WORK INSTRUCTION >> Below is a listing to transcribe in full and exactly; keep the pictures out.
DATA FOR THE TASK START
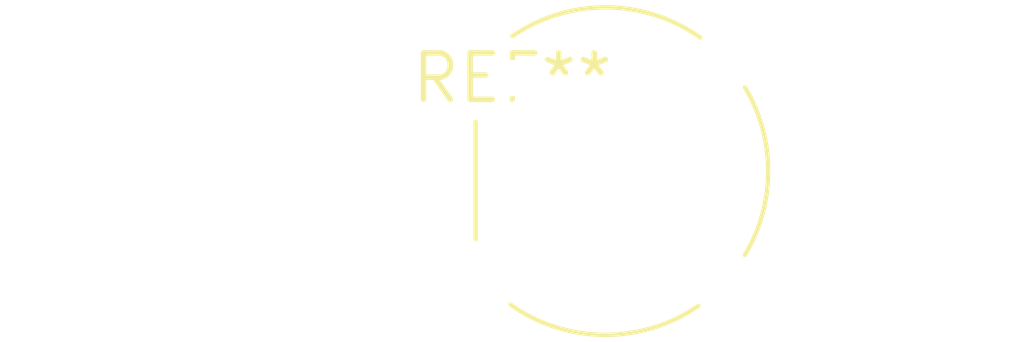
<source format=kicad_pcb>
(kicad_pcb (version 20240108) (generator pcbnew)

  (general
    (thickness 1.6)
  )

  (paper "A4")
  (layers
    (0 "F.Cu" signal)
    (31 "B.Cu" signal)
    (32 "B.Adhes" user "B.Adhesive")
    (33 "F.Adhes" user "F.Adhesive")
    (34 "B.Paste" user)
    (35 "F.Paste" user)
    (36 "B.SilkS" user "B.Silkscreen")
    (37 "F.SilkS" user "F.Silkscreen")
    (38 "B.Mask" user)
    (39 "F.Mask" user)
    (40 "Dwgs.User" user "User.Drawings")
    (41 "Cmts.User" user "User.Comments")
    (42 "Eco1.User" user "User.Eco1")
    (43 "Eco2.User" user "User.Eco2")
    (44 "Edge.Cuts" user)
    (45 "Margin" user)
    (46 "B.CrtYd" user "B.Courtyard")
    (47 "F.CrtYd" user "F.Courtyard")
    (48 "B.Fab" user)
    (49 "F.Fab" user)
    (50 "User.1" user)
    (51 "User.2" user)
    (52 "User.3" user)
    (53 "User.4" user)
    (54 "User.5" user)
    (55 "User.6" user)
    (56 "User.7" user)
    (57 "User.8" user)
    (58 "User.9" user)
  )

  (setup
    (pad_to_mask_clearance 0)
    (pcbplotparams
      (layerselection 0x00010fc_ffffffff)
      (plot_on_all_layers_selection 0x0000000_00000000)
      (disableapertmacros false)
      (usegerberextensions false)
      (usegerberattributes false)
      (usegerberadvancedattributes false)
      (creategerberjobfile false)
      (dashed_line_dash_ratio 12.000000)
      (dashed_line_gap_ratio 3.000000)
      (svgprecision 4)
      (plotframeref false)
      (viasonmask false)
      (mode 1)
      (useauxorigin false)
      (hpglpennumber 1)
      (hpglpenspeed 20)
      (hpglpendiameter 15.000000)
      (dxfpolygonmode false)
      (dxfimperialunits false)
      (dxfusepcbnewfont false)
      (psnegative false)
      (psa4output false)
      (plotreference false)
      (plotvalue false)
      (plotinvisibletext false)
      (sketchpadsonfab false)
      (subtractmaskfromsilk false)
      (outputformat 1)
      (mirror false)
      (drillshape 1)
      (scaleselection 1)
      (outputdirectory "")
    )
  )

  (net 0 "")

  (footprint "Diode_Bridge_Round_D8.9mm" (layer "F.Cu") (at 0 0))

)

</source>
DATA FOR THE TASK END
SOLUTION FOR THIS EXERCISE >>
<source format=kicad_pcb>
(kicad_pcb (version 20240108) (generator pcbnew)

  (general
    (thickness 1.6)
  )

  (paper "A4")
  (layers
    (0 "F.Cu" signal)
    (31 "B.Cu" signal)
    (32 "B.Adhes" user "B.Adhesive")
    (33 "F.Adhes" user "F.Adhesive")
    (34 "B.Paste" user)
    (35 "F.Paste" user)
    (36 "B.SilkS" user "B.Silkscreen")
    (37 "F.SilkS" user "F.Silkscreen")
    (38 "B.Mask" user)
    (39 "F.Mask" user)
    (40 "Dwgs.User" user "User.Drawings")
    (41 "Cmts.User" user "User.Comments")
    (42 "Eco1.User" user "User.Eco1")
    (43 "Eco2.User" user "User.Eco2")
    (44 "Edge.Cuts" user)
    (45 "Margin" user)
    (46 "B.CrtYd" user "B.Courtyard")
    (47 "F.CrtYd" user "F.Courtyard")
    (48 "B.Fab" user)
    (49 "F.Fab" user)
    (50 "User.1" user)
    (51 "User.2" user)
    (52 "User.3" user)
    (53 "User.4" user)
    (54 "User.5" user)
    (55 "User.6" user)
    (56 "User.7" user)
    (57 "User.8" user)
    (58 "User.9" user)
  )

  (setup
    (pad_to_mask_clearance 0)
    (pcbplotparams
      (layerselection 0x00010fc_ffffffff)
      (plot_on_all_layers_selection 0x0000000_00000000)
      (disableapertmacros false)
      (usegerberextensions false)
      (usegerberattributes false)
      (usegerberadvancedattributes false)
      (creategerberjobfile false)
      (dashed_line_dash_ratio 12.000000)
      (dashed_line_gap_ratio 3.000000)
      (svgprecision 4)
      (plotframeref false)
      (viasonmask false)
      (mode 1)
      (useauxorigin false)
      (hpglpennumber 1)
      (hpglpenspeed 20)
      (hpglpendiameter 15.000000)
      (dxfpolygonmode false)
      (dxfimperialunits false)
      (dxfusepcbnewfont false)
      (psnegative false)
      (psa4output false)
      (plotreference false)
      (plotvalue false)
      (plotinvisibletext false)
      (sketchpadsonfab false)
      (subtractmaskfromsilk false)
      (outputformat 1)
      (mirror false)
      (drillshape 1)
      (scaleselection 1)
      (outputdirectory "")
    )
  )

  (net 0 "")

  (footprint "Diode_Bridge_Round_D8.9mm" (layer "F.Cu") (at 0 0))

)

</source>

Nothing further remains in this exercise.